To make the project practically feasible in the course of Brainhack, we used pre-processed male adult data (age range: 18-55) from the ABIDE dataset (Martino et al. 2013, http://preprocessed-connectomes-project.org/abide/). We chose to use the most fine-grained parcellation available (Craddock 400) that was pre-processed with the C-PAC pipeline and did not include global signal regression but did include bandpass filtering (Craddock et al. 2011). The processing pipelines for all analyses described here can be found on the Autism Research Centre github repository and, with more guidance, on the GitHub front end. In short, we selected only subjects without missing time-series to avoid dimension mismatches in the correlation matrix. We thus included 160 subjects: 91 with autism (age: 24.55±5.25) and 69 controls (26.15±7.69), matched for age (p = 0.14). We then ran diffusion embedding (Coifman and Lafon 2006) on the thresholded (>10%) matrices and backprojected the diffusion components for each individual subject using the pySTATIS package. We then saved the individual-level gradients in nifti format. We also created nifti maps of every 10th percentile of the primary gradient.

• Exercise requirements
a. Check each statement against the passage on the ABIDE analysis. For each, answer yes or no and quote the words from the passage that decide it.
(i) The data came from adult males between 18 and 55 years old.
(ii) The chosen parcellation included global signal regression.
(iii) The autism group had more subjects than the control group.
b. In the passage on the ABIDE analysis, which package was used to backproject the diffusion components for each subject?
c. Write the next few sentences of the passage on the ABIDE analysis, picking up after its final sentence.

• Data for review
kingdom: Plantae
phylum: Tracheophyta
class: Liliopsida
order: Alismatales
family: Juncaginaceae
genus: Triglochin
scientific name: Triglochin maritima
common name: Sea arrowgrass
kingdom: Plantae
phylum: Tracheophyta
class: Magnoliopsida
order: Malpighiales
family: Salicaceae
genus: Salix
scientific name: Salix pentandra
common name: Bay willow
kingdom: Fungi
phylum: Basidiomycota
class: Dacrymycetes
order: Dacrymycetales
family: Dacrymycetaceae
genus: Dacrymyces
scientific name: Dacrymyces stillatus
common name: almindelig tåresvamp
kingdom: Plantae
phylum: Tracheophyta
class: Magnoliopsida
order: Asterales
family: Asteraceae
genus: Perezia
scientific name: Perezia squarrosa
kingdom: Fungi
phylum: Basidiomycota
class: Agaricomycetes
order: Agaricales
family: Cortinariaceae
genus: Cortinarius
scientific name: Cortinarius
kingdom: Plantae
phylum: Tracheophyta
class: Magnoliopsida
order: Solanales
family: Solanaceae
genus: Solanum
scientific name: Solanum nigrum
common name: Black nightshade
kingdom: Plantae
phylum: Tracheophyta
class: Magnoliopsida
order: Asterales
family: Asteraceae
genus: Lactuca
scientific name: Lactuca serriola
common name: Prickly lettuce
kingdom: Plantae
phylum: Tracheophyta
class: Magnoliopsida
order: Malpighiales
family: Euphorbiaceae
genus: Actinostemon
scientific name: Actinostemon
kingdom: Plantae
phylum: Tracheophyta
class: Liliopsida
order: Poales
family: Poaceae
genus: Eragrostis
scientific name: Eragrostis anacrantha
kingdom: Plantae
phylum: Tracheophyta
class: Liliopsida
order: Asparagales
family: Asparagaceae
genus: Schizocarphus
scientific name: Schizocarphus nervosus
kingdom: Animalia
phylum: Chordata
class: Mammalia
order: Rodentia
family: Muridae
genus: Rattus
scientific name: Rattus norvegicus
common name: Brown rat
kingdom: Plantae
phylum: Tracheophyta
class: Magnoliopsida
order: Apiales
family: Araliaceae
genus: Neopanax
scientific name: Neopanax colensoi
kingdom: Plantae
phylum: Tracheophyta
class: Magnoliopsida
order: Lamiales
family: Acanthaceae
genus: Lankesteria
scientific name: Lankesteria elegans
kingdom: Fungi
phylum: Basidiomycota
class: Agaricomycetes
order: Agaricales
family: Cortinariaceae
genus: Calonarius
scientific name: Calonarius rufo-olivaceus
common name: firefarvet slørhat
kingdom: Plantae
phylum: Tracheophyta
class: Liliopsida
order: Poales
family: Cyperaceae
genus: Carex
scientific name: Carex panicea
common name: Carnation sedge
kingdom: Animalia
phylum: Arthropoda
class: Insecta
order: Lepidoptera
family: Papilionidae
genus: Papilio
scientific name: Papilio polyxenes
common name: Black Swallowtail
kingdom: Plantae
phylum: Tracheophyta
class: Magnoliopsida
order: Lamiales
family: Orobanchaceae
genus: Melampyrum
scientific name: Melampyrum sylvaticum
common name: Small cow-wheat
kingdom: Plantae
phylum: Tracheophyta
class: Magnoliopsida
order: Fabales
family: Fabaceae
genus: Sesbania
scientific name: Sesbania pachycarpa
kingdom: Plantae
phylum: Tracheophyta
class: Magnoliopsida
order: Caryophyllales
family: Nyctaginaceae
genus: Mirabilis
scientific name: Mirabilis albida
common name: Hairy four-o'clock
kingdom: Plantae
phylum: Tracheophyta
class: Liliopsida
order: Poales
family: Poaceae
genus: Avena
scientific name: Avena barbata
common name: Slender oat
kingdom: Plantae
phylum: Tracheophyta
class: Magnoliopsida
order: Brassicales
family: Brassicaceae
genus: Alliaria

• Answer list
a.
(i) Yes: "we used pre-processed male adult data (age range: 18-55)"
(ii) No: "did not include global signal regression"
(iii) Yes: "91 with autism (age: 24.55±5.25) and 69 controls (26.15±7.69)"

b. The pySTATIS package.

c.
Our primary outcome measure was the scale of the gradient as estimated by the linear fit to the sorted gradient values. Individual fits were visually inspected to quantitatively assess the fit; examples can be found on the above mentioned GitHub website. As a secondary measure we computed a goodness of fit ratio for the gradient values inside and outside of brain masks obtained from NeuroSynth that accompanied the keywords listed in figure 4 of Margulies et al. 2016. For the binned principal gradient we also calculated the average z-score inside these masks in unthresholded meta-analysis maps from neurosynth for the same keywords.

Gradient slopes show no distinguishable difference between the autism and neurotypical groups (Fig. 1), although the variability of the principal gradient seems somewhat larger in the autism group. The goodness of fit for the principal was compared against mask derived from thresholded NeuroSynth keywords as listed in Fig. 2. Both the autism as well as the neurotypical group show the highest goodness of fit with the default-mode network (DMN) as would be expected from Margulies et al. 2016. The overall order of the goodness of fit for the two groups did not differ. Analysis of the 10 percentile bins of the principal gradient also showed little divergence between the two groups (Fig. 3).

Figure 1.

Linear fit of gradient slopes for the top 10 gradients for each group (1 == neurotypical individuals; 2 == individuals with autism).

Figure 2.

Goodness of fit for principal gradient. Ranked according to the median goodness of fit for both groups.

Figure 3.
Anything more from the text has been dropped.